Passage to read:
---

On Thu, Apr 9, 2026 at 3:58 AM Benjamin Marzinski <[email protected]> wrote:
>
> On Wed, Apr 08, 2026 at 07:22:38PM +0800, Xiao Ni wrote:
> > On Wed, Apr 8, 2026 at 12:35 PM Benjamin Marzinski <[email protected]> 
> > wrote:
> > >
> > > If make_stripe_request() returns STRIPE_WAIT_RESHAPE,
> > > raid5_make_request() will free the cloned bio. But raid5_make_request()
> > > can call make_stripe_request() multiple times, writing to the various
> > > stripes. If that bio got added to the toread or towrite lists of a
> > > stripe disk in an earlier call to make_stripe_request(), then it's not
> > > safe to just free the bio if a later part of it is found to cross the
> > > reshape position. Doing so can lead to a UAF error, when bio_endio()
> > > is called on the bio for the earlier stripes.
> > >
> > > Instead, raid5_make_request() needs to wait until all parts of the bio
> > > have called bio_endio(). To do this, bios that cross the reshape
> > > position while the reshape can't make progress are flagged as needing to
> > > wait for all parts to complete. When raid5_make_request() has a bio that
> > > failed make_stripe_request() with STRIPE_WAIT_RESHAPE, it sets
> > > bi->bi_private to a completion struct and waits for completion after
> > > ending the bio.  When the bio_endio() is called for the last time on a
> > > clone bio with bi->bi_private set, it wakes up the waiter. This
> > > guarantees that raid5_make_request() doesn't return until the cloned bio
> > > needing a retry for io across the reshape boundary is safely cleaned up.
> > >
> > > There is a simple reproducer available at [1]. Compile the kernel with
> > > KASAN for more useful reporting when the error is triggered (this is not
> > > necessary to see the bug).

---

Entries shown:
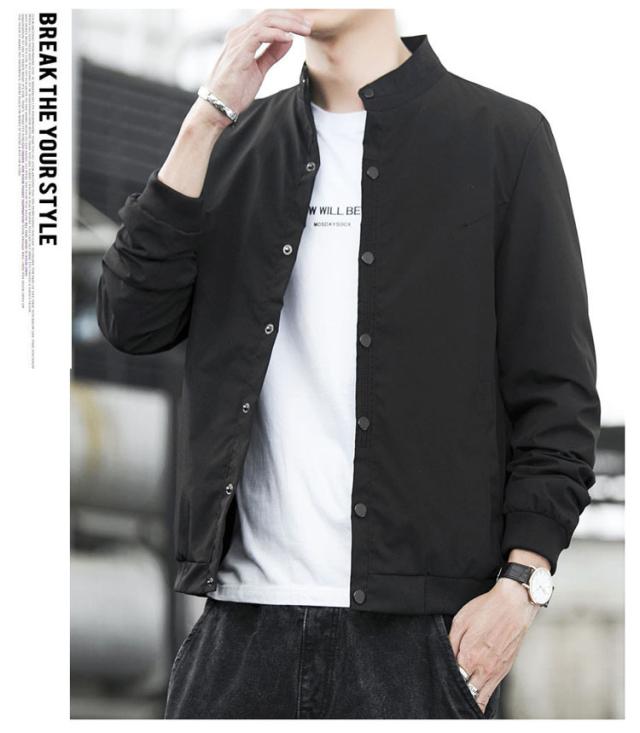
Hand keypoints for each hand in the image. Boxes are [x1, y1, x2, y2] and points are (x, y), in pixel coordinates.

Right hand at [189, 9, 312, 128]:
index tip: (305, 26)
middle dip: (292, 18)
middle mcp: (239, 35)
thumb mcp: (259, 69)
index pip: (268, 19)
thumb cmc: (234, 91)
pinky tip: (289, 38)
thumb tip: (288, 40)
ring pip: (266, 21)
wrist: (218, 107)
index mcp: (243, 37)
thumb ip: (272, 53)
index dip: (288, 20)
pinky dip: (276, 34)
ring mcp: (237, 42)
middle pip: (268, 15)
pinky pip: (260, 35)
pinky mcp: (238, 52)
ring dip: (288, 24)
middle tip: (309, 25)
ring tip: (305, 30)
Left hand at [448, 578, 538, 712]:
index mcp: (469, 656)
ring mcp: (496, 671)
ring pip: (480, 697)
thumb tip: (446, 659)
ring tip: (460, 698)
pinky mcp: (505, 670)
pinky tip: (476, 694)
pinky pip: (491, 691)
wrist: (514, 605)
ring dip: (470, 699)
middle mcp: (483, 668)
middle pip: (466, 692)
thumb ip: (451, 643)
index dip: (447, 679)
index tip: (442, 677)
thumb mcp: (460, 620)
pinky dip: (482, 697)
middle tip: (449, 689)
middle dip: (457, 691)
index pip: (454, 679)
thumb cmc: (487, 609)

---

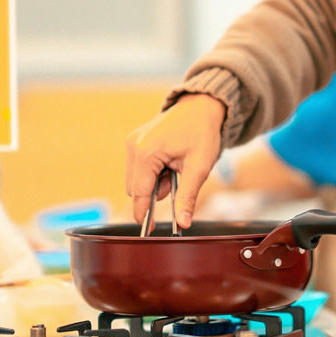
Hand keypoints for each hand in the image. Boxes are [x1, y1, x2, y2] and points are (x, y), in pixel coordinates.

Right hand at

---

Things to do:
a - In the raid5 patch email, what does raid5_make_request() do if make_stripe_request() returns STRIPE_WAIT_RESHAPE?
b - Translate this sentence from the raid5 patch email into Spanish: "Doing so can lead to a UAF error, when bio_endio() is called on the bio for the earlier stripes."
c - Set down the part of the raid5 patch email that opens with the words containing "On Thu, Apr" and closes with "error, when bio_endio()".

Answers given:
a - It frees the cloned bio.

b - Hacerlo puede provocar un error UAF cuando se llama a bio_endio() sobre la bio de los stripes anteriores.

c -
On Thu, Apr 9, 2026 at 3:58 AM Benjamin Marzinski <[email protected]> wrote:
>
> On Wed, Apr 08, 2026 at 07:22:38PM +0800, Xiao Ni wrote:
> > On Wed, Apr 8, 2026 at 12:35 PM Benjamin Marzinski <[email protected]> 
> > wrote:
> > >
> > > If make_stripe_request() returns STRIPE_WAIT_RESHAPE,
> > > raid5_make_request() will free the cloned bio. But raid5_make_request()
> > > can call make_stripe_request() multiple times, writing to the various
> > > stripes. If that bio got added to the toread or towrite lists of a
> > > stripe disk in an earlier call to make_stripe_request(), then it's not
> > > safe to just free the bio if a later part of it is found to cross the
> > > reshape position. Doing so can lead to a UAF error, when bio_endio()